- Short exercise 1
Edit the RDF mailing-list message from "On Dec 26, 2021, at" up to and including "anywhere in RDF.", replacing "universe" with "world".
- Short exercise 2
In the RDF mailing-list message, what does the quoted passage from RDF 1.1 Concepts and Abstract Syntax say RDF graphs are?

- Document passage

---------------

- From: Ted Thibodeau Jr <tthibodeau@openlinksw.com>
- Date: Mon, 27 Dec 2021 15:22:43 -0500
- To: public-rdf-star@w3.org
- Cc: "Patrick J. Hayes" <phayes@ihmc.org>
- Message-Id: <AEFC21FD-C715-406F-A726-CC78F409123E@openlinksw.com>
(PJH -- Please be aware that your mail client is emitting content
which my Mail.app 9.3 [macOS 10.11.6], and probably some other mail
clients, cannot decode properly. I was able to read the content
by resorting to the mailing list archives --
https://lists.w3.org/Archives/Public/public-rdf-star/2021Dec/0113.html
-- and I have manually quoted the snippet below.)
On Dec 26, 2021, at 02:45 AM, Patrick J. Hayes <phayes@ihmc.org> wrote:
>
> On Dec 23, 2021, at 12:58 PM, Ted Thibodeau Jr <tthibodeau@openlinksw.com> wrote:
>
>> In RDF 1.1, it was explicitly stated that any given graph must
>> be treated as a snapshot of a universe, just a moment in time
>
> NO!. I have no idea where you got this idea from, but it is completely and absolutely WRONG. There is no such notion of a 'snapshot' anywhere in RDF.
Please see RDF 1.1 Concepts and Abstract Syntax, 1.5 RDF and
Change over Time --
https://www.w3.org/TR/rdf11-concepts/#change-over-time
(which is, admittedly and I think regrettably, non-normative) --
The RDF data model is atemporal: RDF graphs are static
snapshots of information.

---------------

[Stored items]
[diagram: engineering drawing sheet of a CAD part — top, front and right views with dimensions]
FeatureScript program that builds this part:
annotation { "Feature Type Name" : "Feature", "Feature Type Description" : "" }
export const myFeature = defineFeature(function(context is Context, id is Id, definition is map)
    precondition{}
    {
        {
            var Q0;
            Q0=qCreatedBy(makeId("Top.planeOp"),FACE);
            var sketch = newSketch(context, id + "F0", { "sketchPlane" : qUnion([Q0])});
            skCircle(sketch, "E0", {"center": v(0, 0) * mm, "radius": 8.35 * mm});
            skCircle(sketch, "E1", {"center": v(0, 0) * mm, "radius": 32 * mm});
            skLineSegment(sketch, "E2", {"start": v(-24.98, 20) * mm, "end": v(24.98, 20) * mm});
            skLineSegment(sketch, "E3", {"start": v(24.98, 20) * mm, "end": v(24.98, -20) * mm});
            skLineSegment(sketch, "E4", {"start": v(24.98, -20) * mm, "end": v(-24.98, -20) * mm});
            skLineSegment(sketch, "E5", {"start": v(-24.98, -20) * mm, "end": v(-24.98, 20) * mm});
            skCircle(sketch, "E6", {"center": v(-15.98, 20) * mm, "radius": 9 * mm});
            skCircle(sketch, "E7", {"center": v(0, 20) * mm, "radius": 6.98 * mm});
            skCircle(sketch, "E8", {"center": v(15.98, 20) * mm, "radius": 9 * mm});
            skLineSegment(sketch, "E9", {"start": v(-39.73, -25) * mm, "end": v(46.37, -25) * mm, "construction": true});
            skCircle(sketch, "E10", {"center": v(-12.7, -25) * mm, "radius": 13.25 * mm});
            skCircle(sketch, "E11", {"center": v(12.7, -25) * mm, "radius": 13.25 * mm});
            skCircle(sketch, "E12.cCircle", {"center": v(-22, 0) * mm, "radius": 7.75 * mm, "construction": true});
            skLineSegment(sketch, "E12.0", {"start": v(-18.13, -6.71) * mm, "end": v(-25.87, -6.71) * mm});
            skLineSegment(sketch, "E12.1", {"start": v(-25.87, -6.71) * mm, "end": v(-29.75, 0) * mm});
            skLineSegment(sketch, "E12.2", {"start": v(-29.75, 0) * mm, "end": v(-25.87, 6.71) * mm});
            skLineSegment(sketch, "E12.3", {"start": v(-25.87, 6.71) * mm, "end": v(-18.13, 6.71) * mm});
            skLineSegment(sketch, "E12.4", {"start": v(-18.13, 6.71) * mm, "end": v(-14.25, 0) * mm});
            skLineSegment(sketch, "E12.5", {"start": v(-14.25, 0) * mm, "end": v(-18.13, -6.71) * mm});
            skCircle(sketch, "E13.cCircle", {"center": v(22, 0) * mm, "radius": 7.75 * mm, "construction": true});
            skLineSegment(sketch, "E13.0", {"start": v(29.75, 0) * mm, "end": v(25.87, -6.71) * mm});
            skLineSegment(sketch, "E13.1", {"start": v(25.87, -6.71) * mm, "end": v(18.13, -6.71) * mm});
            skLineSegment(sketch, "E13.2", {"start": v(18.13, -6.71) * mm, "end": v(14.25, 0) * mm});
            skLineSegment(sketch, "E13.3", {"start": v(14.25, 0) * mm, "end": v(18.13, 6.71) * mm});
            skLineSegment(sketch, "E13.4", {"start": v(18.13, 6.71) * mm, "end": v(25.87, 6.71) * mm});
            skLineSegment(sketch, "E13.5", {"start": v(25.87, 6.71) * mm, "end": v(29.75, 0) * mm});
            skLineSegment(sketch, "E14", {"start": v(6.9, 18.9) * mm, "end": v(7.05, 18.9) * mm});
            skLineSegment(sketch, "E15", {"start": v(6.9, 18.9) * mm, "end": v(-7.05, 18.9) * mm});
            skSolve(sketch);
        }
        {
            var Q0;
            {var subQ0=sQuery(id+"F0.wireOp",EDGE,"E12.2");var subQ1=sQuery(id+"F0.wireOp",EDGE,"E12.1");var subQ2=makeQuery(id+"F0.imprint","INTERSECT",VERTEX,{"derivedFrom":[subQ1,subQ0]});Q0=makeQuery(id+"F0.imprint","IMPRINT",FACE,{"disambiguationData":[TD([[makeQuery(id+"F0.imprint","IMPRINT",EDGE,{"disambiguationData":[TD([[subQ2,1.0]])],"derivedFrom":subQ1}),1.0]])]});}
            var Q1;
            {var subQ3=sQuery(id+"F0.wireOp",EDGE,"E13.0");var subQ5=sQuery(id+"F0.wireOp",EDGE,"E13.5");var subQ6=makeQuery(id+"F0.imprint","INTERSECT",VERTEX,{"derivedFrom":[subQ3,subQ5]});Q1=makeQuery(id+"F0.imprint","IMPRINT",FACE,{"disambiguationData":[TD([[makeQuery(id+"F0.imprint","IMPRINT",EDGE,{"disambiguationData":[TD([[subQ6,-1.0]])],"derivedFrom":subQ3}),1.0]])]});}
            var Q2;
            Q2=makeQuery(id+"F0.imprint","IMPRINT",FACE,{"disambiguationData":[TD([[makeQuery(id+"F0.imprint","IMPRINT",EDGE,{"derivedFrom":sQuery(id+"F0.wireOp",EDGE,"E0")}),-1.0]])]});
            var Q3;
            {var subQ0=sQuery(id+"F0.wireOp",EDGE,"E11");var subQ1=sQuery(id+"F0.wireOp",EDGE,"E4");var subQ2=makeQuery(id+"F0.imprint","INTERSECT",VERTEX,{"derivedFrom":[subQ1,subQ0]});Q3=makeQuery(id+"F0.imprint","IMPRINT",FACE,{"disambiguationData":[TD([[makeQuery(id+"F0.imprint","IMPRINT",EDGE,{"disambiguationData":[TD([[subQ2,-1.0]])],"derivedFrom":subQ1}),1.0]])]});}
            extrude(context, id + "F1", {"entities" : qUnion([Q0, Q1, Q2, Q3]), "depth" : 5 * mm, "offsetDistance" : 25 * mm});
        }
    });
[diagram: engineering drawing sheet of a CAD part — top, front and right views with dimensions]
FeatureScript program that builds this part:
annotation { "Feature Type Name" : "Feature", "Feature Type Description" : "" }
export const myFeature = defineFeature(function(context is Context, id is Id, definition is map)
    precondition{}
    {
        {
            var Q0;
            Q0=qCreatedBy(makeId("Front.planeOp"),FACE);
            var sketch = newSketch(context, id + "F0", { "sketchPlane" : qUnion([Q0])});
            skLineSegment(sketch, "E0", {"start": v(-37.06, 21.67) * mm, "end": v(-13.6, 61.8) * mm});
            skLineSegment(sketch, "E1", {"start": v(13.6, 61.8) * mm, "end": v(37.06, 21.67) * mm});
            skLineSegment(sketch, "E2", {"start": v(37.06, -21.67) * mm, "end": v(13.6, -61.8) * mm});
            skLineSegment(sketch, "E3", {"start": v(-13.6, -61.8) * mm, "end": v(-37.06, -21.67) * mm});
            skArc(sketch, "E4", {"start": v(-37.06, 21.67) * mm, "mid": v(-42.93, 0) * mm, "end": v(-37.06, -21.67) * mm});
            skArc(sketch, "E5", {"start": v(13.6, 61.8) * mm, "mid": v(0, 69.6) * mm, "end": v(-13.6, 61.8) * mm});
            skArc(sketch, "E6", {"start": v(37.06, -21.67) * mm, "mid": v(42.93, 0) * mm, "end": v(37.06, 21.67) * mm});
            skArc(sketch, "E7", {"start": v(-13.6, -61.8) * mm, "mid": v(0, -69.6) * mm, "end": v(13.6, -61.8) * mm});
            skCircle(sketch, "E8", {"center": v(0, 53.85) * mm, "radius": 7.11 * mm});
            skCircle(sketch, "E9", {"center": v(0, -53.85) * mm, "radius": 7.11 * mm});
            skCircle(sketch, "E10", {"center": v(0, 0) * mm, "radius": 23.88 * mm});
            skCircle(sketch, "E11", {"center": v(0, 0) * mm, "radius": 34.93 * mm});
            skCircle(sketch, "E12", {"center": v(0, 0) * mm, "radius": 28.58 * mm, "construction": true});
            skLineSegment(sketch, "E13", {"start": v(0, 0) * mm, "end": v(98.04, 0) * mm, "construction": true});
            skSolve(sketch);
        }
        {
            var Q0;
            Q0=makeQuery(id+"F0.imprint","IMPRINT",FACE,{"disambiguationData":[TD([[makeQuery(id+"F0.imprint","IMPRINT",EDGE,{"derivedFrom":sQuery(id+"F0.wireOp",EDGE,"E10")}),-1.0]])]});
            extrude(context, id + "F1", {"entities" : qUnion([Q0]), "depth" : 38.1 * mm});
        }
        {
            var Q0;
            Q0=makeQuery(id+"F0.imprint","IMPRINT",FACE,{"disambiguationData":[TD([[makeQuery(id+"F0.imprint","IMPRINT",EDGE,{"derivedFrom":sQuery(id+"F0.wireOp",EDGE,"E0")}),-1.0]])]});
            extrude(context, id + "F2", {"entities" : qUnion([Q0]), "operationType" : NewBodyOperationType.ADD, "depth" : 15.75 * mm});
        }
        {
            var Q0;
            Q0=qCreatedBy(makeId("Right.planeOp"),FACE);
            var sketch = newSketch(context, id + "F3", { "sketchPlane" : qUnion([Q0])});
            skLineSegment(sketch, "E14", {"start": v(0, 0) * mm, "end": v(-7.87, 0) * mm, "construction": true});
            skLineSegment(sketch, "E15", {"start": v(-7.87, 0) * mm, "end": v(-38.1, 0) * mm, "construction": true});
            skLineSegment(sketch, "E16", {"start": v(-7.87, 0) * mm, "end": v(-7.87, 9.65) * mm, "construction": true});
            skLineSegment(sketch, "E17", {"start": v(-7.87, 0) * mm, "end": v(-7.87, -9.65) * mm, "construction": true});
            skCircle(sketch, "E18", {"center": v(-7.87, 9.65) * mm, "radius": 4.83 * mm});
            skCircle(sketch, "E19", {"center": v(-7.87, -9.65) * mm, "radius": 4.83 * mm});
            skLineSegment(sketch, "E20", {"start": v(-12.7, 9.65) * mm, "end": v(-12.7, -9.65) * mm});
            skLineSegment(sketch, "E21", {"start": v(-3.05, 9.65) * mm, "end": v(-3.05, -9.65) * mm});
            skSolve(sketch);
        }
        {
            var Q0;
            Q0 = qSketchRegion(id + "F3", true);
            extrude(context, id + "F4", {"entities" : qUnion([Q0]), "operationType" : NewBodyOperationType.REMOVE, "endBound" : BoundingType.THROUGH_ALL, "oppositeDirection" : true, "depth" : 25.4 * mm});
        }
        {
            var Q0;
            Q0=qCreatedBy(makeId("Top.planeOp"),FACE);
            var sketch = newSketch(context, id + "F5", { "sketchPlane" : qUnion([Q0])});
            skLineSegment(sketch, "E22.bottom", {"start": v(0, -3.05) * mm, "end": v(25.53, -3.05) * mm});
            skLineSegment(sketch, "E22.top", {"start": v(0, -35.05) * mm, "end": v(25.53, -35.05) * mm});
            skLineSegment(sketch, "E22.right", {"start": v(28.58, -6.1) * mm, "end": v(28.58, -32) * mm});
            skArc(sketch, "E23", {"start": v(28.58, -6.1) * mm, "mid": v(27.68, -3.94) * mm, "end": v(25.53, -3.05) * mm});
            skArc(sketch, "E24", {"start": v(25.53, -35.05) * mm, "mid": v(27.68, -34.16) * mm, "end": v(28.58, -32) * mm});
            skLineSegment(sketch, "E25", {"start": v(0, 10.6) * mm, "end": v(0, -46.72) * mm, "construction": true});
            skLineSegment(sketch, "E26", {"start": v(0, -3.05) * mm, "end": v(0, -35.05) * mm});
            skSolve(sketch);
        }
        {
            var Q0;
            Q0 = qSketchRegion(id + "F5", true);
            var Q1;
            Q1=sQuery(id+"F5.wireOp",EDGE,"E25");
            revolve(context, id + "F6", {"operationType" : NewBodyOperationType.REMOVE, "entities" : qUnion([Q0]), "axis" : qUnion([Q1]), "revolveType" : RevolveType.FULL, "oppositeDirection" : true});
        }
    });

---------------

- Complete answer 1
On Dec 26, 2021, at 02:45 AM, Patrick J. Hayes <phayes@ihmc.org> wrote:
>
> On Dec 23, 2021, at 12:58 PM, Ted Thibodeau Jr <tthibodeau@openlinksw.com> wrote:
>
>> In RDF 1.1, it was explicitly stated that any given graph must
>> be treated as a snapshot of a world, just a moment in time
>
> NO!. I have no idea where you got this idea from, but it is completely and absolutely WRONG. There is no such notion of a 'snapshot' anywhere in RDF.

- Complete answer 2
RDF graphs are static snapshots of information.